Multivalence, Redemption, and Biblical Texts
Nearly every form of Christian interpretation adheres to some form of multivalence in interpreting the biblical text. Some more than others. An example of this would be Jer 29:11, “For surely I know the plans I have for you, says the LORD, plans for your welfare and not for harm, to give you a future with hope.” Many would agree that the original context for this verse is to be understood corporately as speaking to the exiles of Judah in Babylon. However, it is still considered proper in Christian circles to understand this verse individually and as also saying something to its modern listeners, so God can still “speak” through this verse.
Not only does nearly every form of Christianity include some form of multivalence in its interpretation but the variability in the multivalence is flexible. So, for instance, in some interpretive cases the multivalence is basically a “that” is “this” situation. For example, “Love the Lord your God with all your heart…”; as then, so now. In others, the original “meaning” has very little to do with the later or modern “meaning”; for example, Hebrew prophecy.

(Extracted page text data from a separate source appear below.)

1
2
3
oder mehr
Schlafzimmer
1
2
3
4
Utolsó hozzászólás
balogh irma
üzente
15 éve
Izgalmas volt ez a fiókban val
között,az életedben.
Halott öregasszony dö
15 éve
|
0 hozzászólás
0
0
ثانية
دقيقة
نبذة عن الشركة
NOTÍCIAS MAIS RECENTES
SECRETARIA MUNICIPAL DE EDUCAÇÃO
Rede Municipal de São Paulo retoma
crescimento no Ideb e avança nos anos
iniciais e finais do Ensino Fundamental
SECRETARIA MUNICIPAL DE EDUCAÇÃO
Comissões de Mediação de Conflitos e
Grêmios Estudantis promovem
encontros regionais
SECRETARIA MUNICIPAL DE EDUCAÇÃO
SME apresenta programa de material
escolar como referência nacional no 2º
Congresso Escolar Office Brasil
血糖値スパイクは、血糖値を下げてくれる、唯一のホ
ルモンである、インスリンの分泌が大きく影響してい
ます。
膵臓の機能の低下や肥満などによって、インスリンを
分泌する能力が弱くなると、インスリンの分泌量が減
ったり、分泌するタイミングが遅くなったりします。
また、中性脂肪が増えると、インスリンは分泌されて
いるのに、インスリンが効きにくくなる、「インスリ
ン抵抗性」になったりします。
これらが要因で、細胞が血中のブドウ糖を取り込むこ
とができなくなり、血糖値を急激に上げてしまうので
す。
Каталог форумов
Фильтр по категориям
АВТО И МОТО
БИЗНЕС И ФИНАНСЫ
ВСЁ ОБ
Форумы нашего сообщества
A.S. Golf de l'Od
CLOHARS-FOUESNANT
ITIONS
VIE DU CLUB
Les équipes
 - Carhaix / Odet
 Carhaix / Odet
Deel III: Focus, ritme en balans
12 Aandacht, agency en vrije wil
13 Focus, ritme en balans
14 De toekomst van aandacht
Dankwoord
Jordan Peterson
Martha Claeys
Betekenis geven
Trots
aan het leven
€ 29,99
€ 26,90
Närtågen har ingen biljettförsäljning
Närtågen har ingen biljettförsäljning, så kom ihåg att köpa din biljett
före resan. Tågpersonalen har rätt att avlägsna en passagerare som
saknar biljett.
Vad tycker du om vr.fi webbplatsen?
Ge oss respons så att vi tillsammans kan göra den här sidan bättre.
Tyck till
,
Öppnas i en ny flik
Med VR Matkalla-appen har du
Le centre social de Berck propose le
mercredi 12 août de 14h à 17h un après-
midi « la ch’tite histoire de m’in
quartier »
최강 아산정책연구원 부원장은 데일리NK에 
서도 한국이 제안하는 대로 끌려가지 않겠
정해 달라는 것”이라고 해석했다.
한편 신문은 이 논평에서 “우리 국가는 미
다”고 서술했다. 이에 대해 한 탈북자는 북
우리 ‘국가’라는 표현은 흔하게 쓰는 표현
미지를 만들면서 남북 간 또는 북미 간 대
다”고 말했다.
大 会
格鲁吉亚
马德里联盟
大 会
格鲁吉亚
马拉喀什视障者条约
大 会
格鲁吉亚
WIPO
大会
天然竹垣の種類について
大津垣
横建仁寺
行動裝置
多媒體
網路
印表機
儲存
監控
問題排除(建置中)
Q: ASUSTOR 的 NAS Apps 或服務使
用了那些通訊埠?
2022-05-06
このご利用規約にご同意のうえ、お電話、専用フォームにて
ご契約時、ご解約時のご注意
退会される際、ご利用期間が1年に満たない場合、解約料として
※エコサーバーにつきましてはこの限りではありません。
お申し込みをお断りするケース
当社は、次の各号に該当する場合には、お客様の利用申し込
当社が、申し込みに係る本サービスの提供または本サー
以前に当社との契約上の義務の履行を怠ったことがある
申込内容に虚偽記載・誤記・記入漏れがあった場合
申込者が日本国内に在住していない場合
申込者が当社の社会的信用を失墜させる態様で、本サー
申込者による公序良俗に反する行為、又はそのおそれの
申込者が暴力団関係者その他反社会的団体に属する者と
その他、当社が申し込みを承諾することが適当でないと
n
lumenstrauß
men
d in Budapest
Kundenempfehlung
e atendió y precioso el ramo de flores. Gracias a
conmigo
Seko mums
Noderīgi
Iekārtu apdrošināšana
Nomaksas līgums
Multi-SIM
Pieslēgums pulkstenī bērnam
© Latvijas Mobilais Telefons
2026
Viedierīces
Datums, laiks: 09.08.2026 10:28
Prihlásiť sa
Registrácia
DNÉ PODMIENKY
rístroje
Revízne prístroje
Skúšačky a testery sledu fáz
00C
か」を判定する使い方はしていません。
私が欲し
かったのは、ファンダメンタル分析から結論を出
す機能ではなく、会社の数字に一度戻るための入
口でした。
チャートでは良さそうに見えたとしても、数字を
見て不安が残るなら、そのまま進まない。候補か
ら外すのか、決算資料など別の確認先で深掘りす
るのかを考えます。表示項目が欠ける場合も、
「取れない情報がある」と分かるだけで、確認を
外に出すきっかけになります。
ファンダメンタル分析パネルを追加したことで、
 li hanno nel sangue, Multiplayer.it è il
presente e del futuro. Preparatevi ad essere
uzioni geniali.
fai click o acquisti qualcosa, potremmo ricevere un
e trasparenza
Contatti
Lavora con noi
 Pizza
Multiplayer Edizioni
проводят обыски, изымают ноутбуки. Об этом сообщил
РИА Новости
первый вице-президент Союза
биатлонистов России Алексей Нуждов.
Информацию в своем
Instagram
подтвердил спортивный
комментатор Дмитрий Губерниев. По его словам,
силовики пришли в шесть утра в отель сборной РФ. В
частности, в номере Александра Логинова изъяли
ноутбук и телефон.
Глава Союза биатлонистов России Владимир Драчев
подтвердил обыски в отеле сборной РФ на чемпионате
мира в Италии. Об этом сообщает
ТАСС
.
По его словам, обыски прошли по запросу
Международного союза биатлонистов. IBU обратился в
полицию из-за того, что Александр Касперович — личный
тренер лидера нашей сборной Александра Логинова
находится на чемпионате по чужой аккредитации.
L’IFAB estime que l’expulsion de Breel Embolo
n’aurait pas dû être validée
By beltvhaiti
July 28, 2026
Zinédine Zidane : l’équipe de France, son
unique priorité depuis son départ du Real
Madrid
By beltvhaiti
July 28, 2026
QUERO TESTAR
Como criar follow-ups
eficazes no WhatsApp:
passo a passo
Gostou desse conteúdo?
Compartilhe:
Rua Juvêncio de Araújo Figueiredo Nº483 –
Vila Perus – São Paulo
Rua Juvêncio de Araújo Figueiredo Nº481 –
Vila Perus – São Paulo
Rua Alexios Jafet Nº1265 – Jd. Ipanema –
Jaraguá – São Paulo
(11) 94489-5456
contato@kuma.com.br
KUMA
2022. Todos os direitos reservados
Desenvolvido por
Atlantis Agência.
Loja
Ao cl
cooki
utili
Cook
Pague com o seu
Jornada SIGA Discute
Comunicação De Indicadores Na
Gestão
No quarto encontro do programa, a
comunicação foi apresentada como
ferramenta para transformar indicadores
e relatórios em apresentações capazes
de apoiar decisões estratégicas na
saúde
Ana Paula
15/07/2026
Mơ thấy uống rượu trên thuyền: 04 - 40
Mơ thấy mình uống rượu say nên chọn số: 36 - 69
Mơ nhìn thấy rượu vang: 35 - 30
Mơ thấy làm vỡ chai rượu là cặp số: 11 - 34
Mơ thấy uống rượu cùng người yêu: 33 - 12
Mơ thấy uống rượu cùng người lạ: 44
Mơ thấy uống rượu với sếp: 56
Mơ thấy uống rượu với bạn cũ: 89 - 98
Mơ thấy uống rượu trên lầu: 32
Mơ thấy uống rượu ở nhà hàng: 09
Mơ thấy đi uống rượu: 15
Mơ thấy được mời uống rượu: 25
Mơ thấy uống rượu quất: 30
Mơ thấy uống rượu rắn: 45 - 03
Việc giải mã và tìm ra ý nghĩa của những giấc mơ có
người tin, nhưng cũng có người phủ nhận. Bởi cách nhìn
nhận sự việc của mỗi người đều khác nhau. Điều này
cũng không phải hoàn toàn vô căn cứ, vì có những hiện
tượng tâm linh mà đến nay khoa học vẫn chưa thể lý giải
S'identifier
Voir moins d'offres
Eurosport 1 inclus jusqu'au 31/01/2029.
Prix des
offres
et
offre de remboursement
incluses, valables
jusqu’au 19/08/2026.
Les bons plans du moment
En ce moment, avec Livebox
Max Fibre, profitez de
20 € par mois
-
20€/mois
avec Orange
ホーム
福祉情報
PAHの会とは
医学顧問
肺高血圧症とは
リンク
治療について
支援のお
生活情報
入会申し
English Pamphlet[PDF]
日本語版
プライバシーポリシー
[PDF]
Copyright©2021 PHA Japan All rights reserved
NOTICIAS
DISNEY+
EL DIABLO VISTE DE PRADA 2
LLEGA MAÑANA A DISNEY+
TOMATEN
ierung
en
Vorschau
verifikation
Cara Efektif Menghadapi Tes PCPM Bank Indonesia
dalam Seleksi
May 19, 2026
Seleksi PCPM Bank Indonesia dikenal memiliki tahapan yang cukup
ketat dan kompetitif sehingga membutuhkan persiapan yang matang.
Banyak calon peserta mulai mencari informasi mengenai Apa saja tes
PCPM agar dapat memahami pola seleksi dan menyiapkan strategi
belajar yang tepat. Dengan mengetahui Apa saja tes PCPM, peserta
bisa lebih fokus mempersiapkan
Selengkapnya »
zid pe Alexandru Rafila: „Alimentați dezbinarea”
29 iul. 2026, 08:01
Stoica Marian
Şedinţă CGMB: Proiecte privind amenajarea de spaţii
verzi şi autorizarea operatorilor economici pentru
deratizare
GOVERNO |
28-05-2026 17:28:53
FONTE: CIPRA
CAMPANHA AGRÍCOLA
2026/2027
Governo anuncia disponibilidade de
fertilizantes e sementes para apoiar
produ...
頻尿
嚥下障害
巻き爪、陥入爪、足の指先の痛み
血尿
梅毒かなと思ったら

To complicate matters further, every form of Christian interpretation elevates certain books and sections of Scriptures while suppressing others. Leviticus 19 is a famous example of this: “You shall not steal…” OK, “You shall not render an unjust judgment; you shall not be partial to the poor or defer to the great,” yep, got it, good stuff God, “you shall love your neighbor as yourself,” Amen, Jesus said that too! And then all of a sudden, “nor shall you put on a garment made of two different materials.”
Um, yeah… have you seen this shirt God? Just. Too. Sweet. Well, I guess that was just for the ancients; it doesn’t apply anymore. Of course, there are many more examples: when’s the last time you greeted someone with a holy kiss? Drank a little wine for your tummy ache… and on and on.
For the Christian there is theological justification for this interpretive trend. Heb 4:12 states, “the word of God is living and active.” Therefore, in a pneumatic understanding of Scripture the Word of God can speak into new and contemporary situations in fresh ways. However…
There’s always a “however”!
It would seem to me that many Christians, or conservative exegetical approaches, would favor or assume much less multivalence, so the exegetical approach or pastoral assumption is that one can find the original “meaning” and then apply that meaning to the modern audience. This would mean very often then assuming some sort of neutral history reporting on the part of some OT authors, prediction for the prophets, and worship songs (in the modern sense) messianic hymns (about Jesus) for the Psalmist.
But what about texts that scholars would posit, especially using the process of deconstruction, were much more polemical in their original “meaning.” What if some of the early Davidic stories were told in such a fashion that they tried to clean David’s image up? What if Jonah was a didactic story? What if the prophets were not predicting? What if the Zadokites were using writing to secure power?
I’m assuming that many Christians would cognitively need OT texts that were as close in meaning to their own understanding and reading values as much as possible. But theologically is that necessary?
The core of the Christian faith is not the OT. The core of the Christian faith is not the interpretation of the OT. The core of the Christian faith is not the genres of the OT.
The core of the Christian faith is the incarnation, death, and resurrection of Jesus.
This core entails a great reversal. Sinful, powerful elites use their position and authority to murder Jesus; however, in a great reversal what they intend for evil God instead used for good. The Christian position is that God redeemed the worst possible event into salvation for all mankind.
In a similar manner, biblical texts could have been written by men with their own sinful interests at heart; however, what they intended for their purposes and to secure their own good, God instead used for his.
Multivalent redemption of biblical texts.
Once again, like yesterday’s post, there is an irony here. While the above suggestion may of course upset many Christians, what you would have is a consistency between the books of the OT and the redemptive plan of God in the NT. If one is to assert that Jesus is God in the flesh, and he enacts a redemptive plan that turns man’s plans on their own head, should we then be surprised when this is how God acts as author?
With yesterday’s and today’s posts I have begun a conversation between biblical studies and theology. Good, bad, indifferent? Can this be done? Thoughts?